Description of the task
Say how many lines in the listing contain the string "down", giving the number alone.

Entries provided
↓

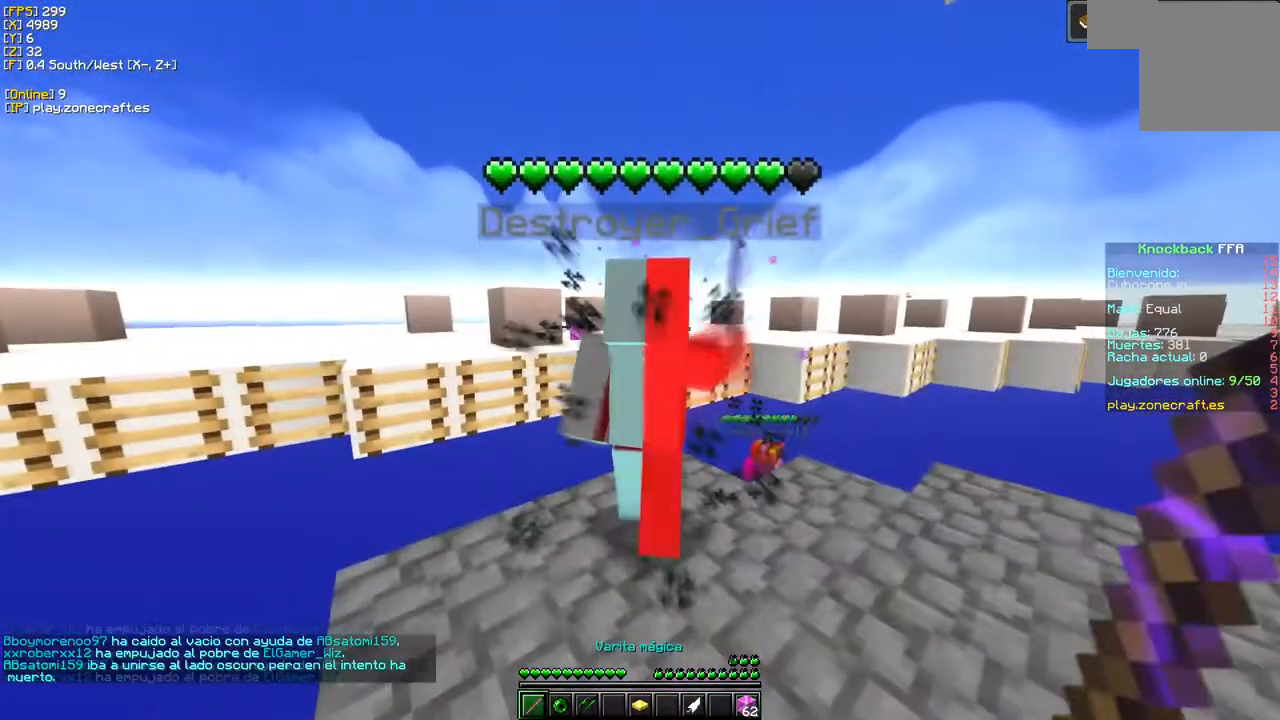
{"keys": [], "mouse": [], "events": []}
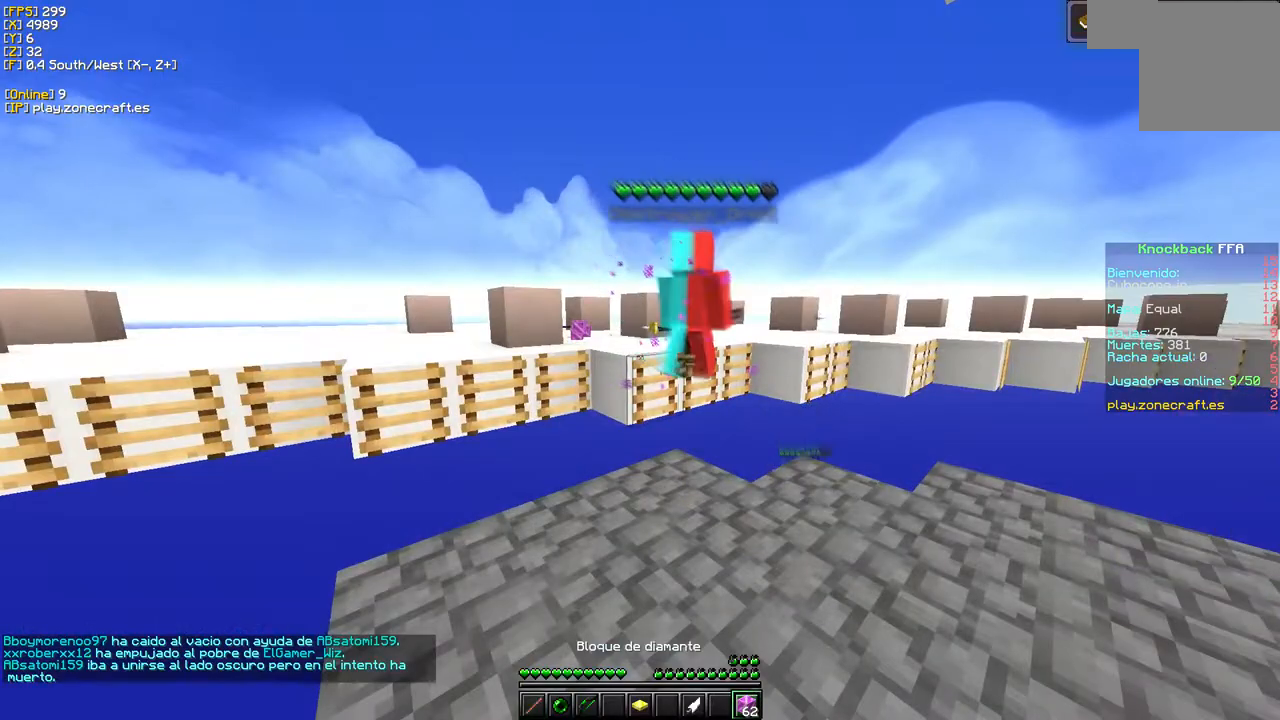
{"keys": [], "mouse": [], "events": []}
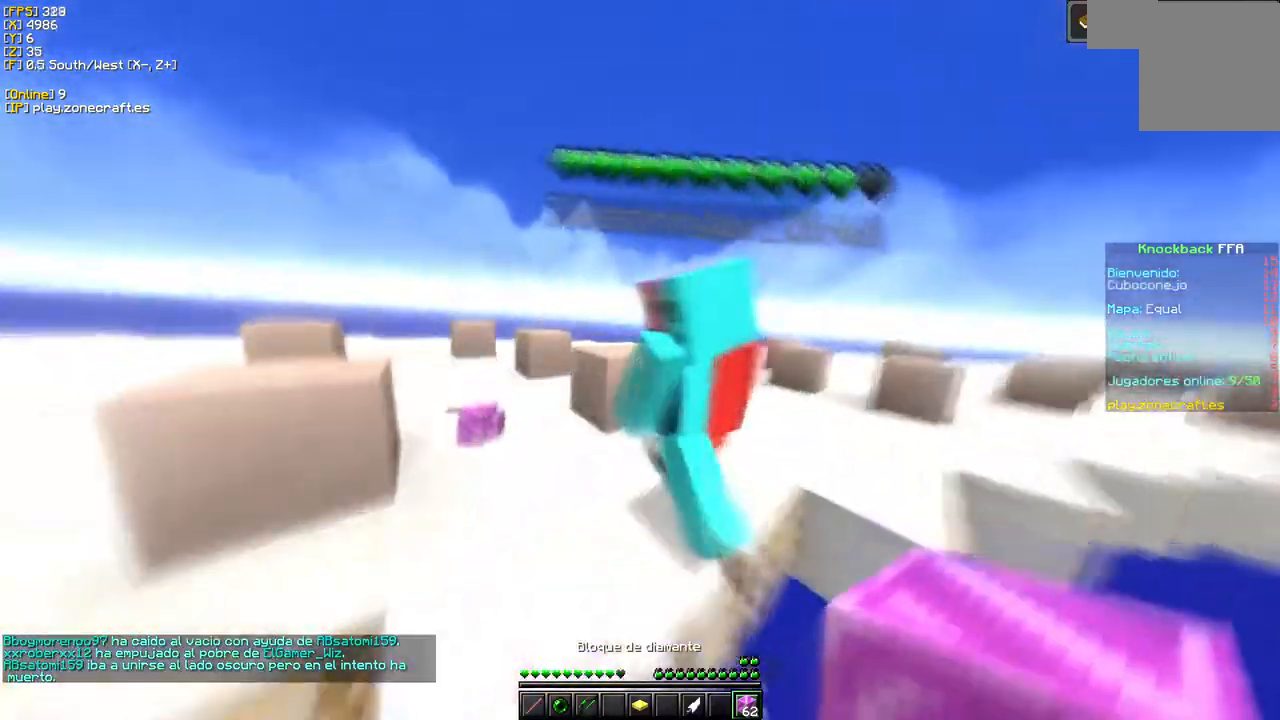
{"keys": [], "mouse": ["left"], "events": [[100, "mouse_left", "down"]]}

↑
↓

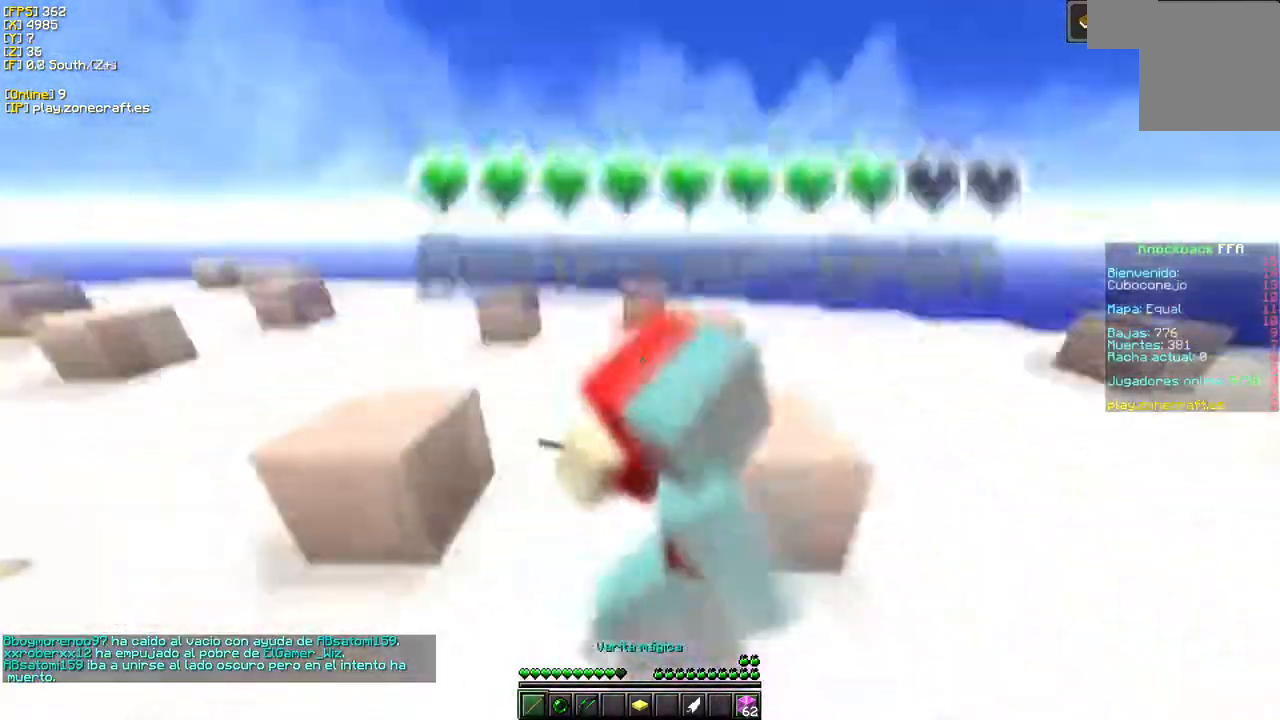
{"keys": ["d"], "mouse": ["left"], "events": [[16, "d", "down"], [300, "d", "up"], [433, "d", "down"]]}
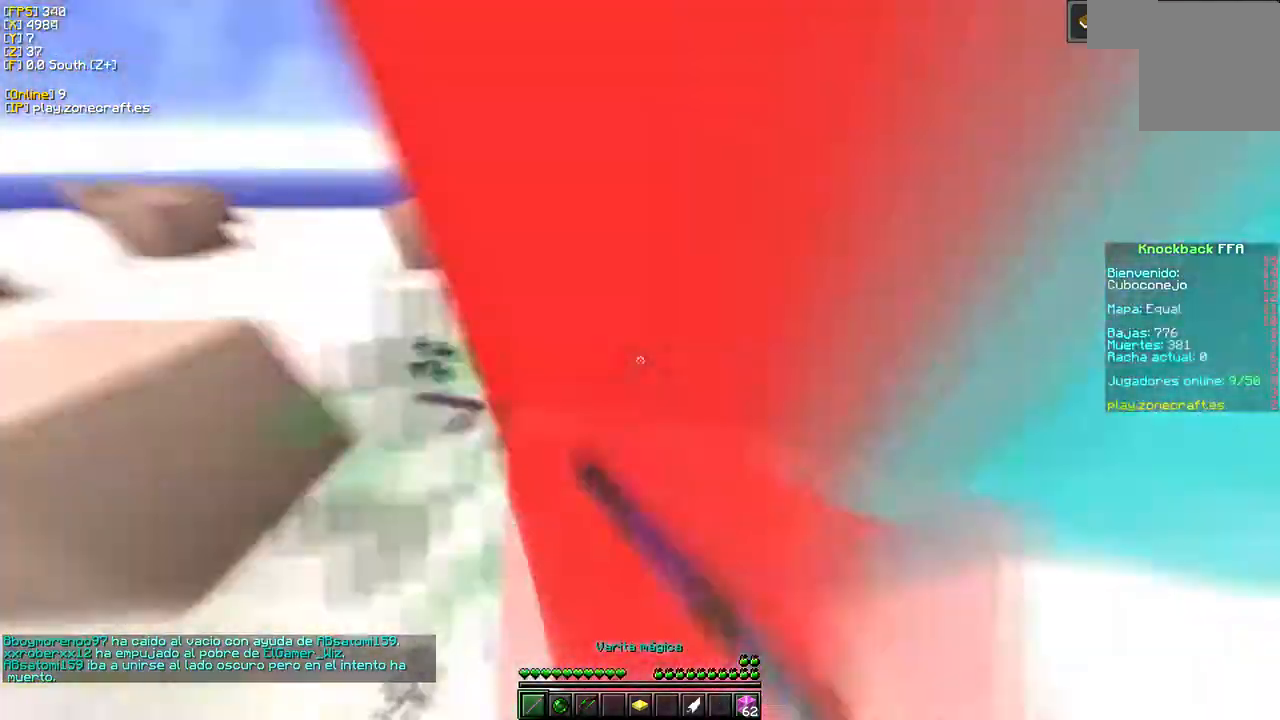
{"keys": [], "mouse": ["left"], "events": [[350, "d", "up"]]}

↑
↓

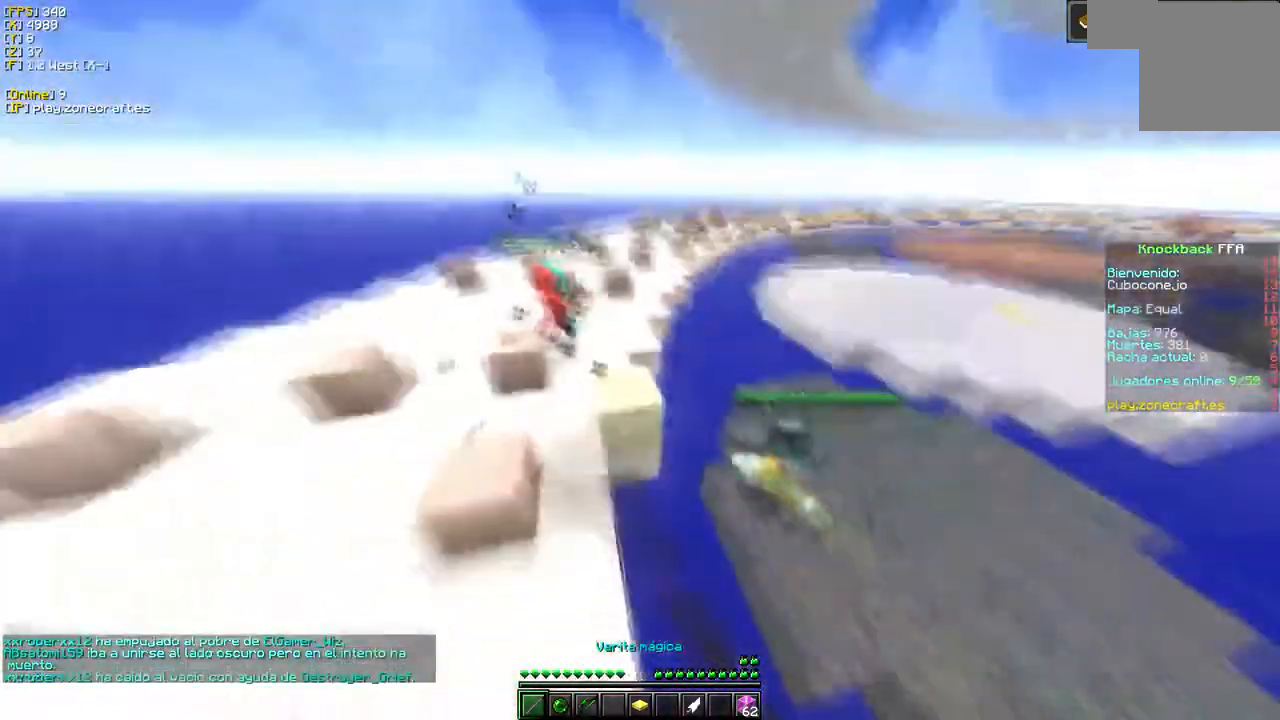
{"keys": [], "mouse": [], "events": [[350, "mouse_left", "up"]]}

↑

Answer section
2